Many of her students hunt or fish, which is helpful when teaching anatomy or discussing population dynamics and how humans can affect the population of deer.
Students also discuss environmental regulations, health and preservation.
UNC-BEST had a big impact on her teaching style. Senseney runs a student-centered classroom. She strives to be “super-visible” and constantly circulates among her charges.
There’s minimal lecturing. Senseney gives students a variety of ways to practice and demonstrate what they’ve learned. She didn’t have her own classroom until last year and had to push a cart from room to room. She made colorful cards with vocabulary words, where students matched definitions to form a puzzle.

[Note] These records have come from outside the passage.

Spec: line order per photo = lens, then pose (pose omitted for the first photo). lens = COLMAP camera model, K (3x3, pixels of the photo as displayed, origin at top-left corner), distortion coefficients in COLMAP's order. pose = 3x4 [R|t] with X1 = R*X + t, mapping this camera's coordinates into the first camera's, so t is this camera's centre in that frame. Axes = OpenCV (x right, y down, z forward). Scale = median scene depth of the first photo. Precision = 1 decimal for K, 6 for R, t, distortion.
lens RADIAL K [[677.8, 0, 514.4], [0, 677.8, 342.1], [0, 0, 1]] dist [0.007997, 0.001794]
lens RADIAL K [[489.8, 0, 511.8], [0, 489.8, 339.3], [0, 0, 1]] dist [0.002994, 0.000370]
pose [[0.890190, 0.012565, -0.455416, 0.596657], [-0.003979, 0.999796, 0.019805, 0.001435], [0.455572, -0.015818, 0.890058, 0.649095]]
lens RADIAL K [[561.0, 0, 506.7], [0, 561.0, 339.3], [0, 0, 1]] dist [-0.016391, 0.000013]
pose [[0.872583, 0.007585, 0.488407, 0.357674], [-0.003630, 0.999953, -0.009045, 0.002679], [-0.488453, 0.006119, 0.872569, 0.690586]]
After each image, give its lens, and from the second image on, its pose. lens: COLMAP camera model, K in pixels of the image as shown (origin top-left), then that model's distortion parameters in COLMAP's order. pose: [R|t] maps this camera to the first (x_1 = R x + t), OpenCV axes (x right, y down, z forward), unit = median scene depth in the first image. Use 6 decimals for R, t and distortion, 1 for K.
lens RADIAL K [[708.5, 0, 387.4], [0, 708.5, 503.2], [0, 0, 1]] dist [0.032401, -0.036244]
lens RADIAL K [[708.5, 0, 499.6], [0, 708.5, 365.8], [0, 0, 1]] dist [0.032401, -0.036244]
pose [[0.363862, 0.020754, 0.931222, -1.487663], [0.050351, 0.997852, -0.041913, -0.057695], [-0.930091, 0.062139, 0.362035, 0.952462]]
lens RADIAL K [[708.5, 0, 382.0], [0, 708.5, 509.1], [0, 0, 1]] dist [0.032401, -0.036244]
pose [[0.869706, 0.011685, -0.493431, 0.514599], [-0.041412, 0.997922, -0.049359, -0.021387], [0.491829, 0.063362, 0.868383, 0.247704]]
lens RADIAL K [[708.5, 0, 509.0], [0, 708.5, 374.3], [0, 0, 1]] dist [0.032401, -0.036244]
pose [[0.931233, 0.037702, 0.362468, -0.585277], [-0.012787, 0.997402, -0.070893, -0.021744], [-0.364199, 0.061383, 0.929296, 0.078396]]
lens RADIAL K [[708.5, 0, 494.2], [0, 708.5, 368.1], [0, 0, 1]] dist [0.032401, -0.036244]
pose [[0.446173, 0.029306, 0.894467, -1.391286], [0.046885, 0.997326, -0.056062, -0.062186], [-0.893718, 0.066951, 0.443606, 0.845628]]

When students have questions, Senseney doesn’t rush to provide answers. Instead, she asks questions to lead them in the right direction. “Over and over again, I find myself saying, ‘You know this. Use your brain.’”
Two years ago, Senseney mentored a troubled student who did time in a juvenile detention facility and considered dropping out of school because of mounting court fees. “This doesn’t make sense in the long run,” Senseney told him. She tutored him at lunch and after school. He graduated last year.
Senseney still loves connecting with nature as an adviser to Mountain Heritage’s Ecology Club. After school, she often runs on trails in Celo, a land trust community at the base of Mt. Mitchell. It’s a peaceful place.
She is off the clock then. But thoughts of tomorrow’s lesson plans are never far behind.
My job is to convince students that they should want to learn what I am trying to teach. I try to do this by making science real — making it relate to their lives right now.”